_What is needed_
The reply to the records below should contain exactly the lines from the line with "wrist: (423, 838)" through the line with "thumb mcp: (472, 814)", and nothing besides.

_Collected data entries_
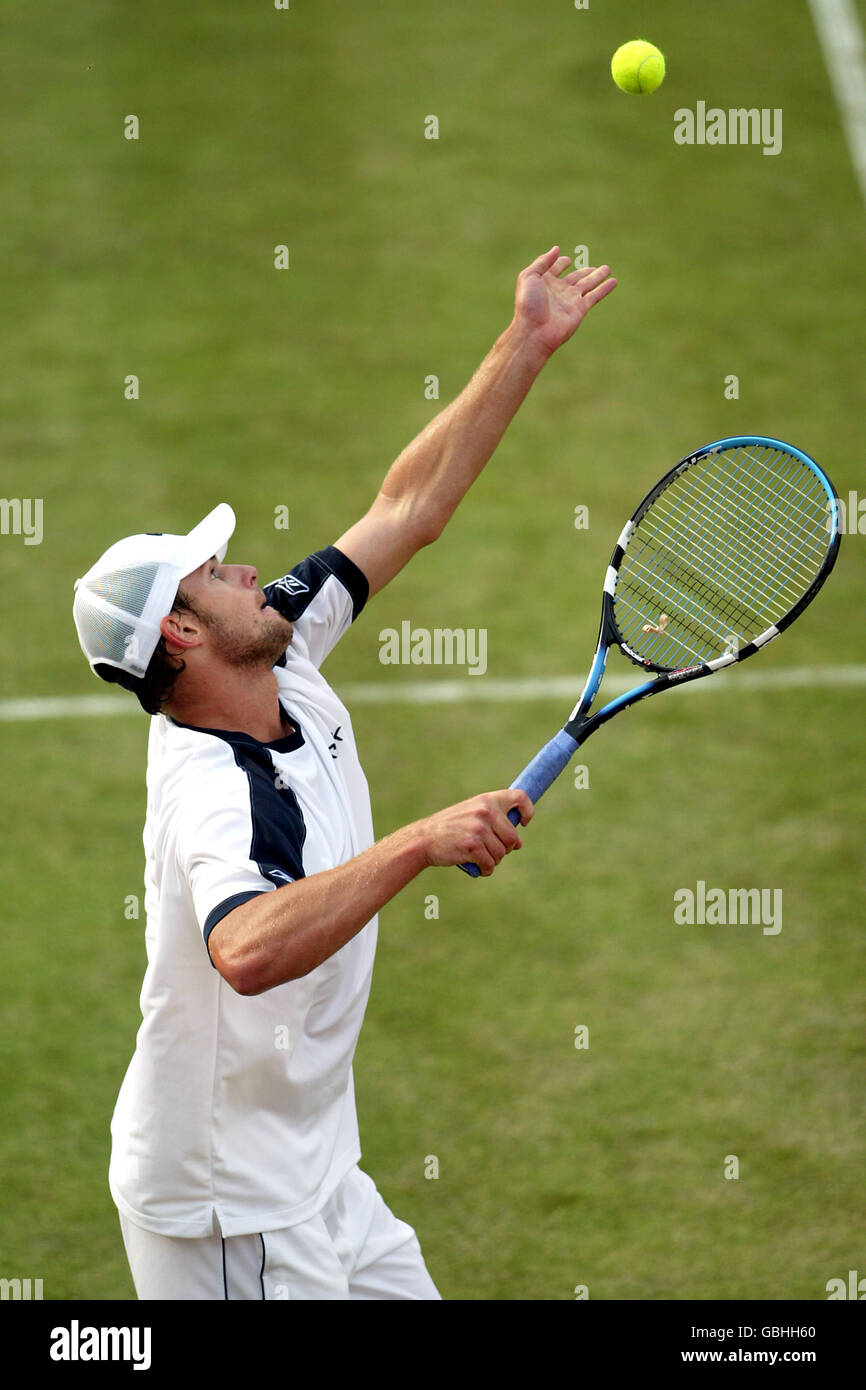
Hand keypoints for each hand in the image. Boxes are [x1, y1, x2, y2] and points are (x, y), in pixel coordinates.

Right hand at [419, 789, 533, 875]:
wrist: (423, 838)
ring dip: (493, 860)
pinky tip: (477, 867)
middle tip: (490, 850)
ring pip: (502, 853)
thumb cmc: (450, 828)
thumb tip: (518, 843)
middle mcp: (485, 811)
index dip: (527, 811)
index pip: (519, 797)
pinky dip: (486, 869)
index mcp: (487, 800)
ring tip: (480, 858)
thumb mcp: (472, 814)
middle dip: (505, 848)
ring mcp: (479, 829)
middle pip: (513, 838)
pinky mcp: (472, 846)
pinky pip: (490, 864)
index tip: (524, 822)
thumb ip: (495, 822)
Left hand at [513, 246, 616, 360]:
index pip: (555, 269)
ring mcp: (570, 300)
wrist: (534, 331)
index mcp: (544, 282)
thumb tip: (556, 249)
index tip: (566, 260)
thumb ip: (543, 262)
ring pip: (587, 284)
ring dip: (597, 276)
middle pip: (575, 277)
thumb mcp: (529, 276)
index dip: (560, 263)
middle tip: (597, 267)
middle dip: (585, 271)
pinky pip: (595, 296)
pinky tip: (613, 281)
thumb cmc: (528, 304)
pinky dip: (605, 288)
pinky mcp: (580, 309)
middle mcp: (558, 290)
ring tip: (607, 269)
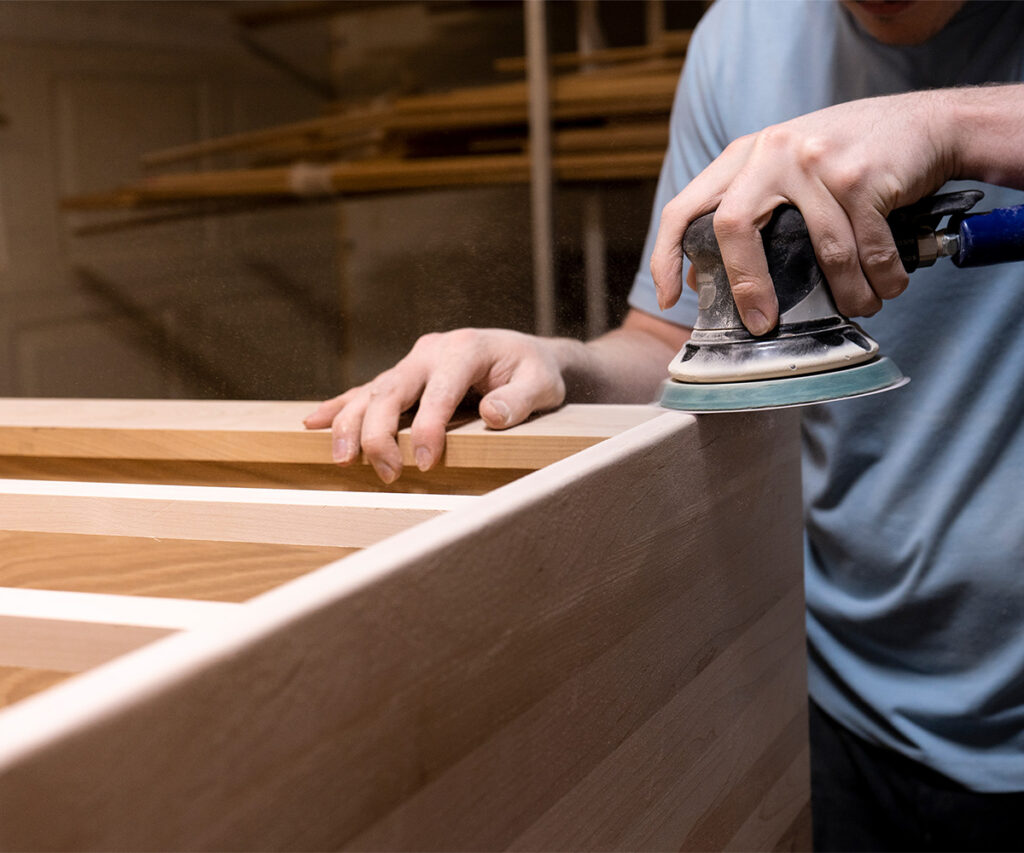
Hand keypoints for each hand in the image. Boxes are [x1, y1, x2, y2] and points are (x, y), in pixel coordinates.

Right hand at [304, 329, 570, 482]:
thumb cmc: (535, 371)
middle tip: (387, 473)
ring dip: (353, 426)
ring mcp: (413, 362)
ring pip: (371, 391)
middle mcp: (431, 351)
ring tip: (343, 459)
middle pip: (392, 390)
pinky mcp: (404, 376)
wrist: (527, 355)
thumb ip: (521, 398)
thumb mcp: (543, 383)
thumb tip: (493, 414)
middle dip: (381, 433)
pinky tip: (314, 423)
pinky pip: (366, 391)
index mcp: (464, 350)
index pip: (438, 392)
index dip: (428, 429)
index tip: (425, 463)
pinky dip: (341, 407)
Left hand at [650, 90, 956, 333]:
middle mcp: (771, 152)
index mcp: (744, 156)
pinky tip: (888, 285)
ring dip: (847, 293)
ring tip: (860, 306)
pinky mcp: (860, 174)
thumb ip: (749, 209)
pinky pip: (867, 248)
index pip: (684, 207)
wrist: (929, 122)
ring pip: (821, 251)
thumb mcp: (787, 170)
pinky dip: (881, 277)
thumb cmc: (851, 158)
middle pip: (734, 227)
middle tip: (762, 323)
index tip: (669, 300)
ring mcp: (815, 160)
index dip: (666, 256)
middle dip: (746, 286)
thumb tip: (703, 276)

_Response box_
wrist: (423, 838)
ring dip: (493, 860)
pinky tip: (477, 867)
middle tip: (490, 850)
ring pip: (502, 853)
thumb cmc: (450, 828)
thumb tip: (518, 843)
middle mcp: (485, 811)
index dip: (527, 811)
index pip: (519, 797)
pinky dip: (486, 869)
index mcp: (487, 800)
ring tip: (480, 858)
thumb mcp: (472, 814)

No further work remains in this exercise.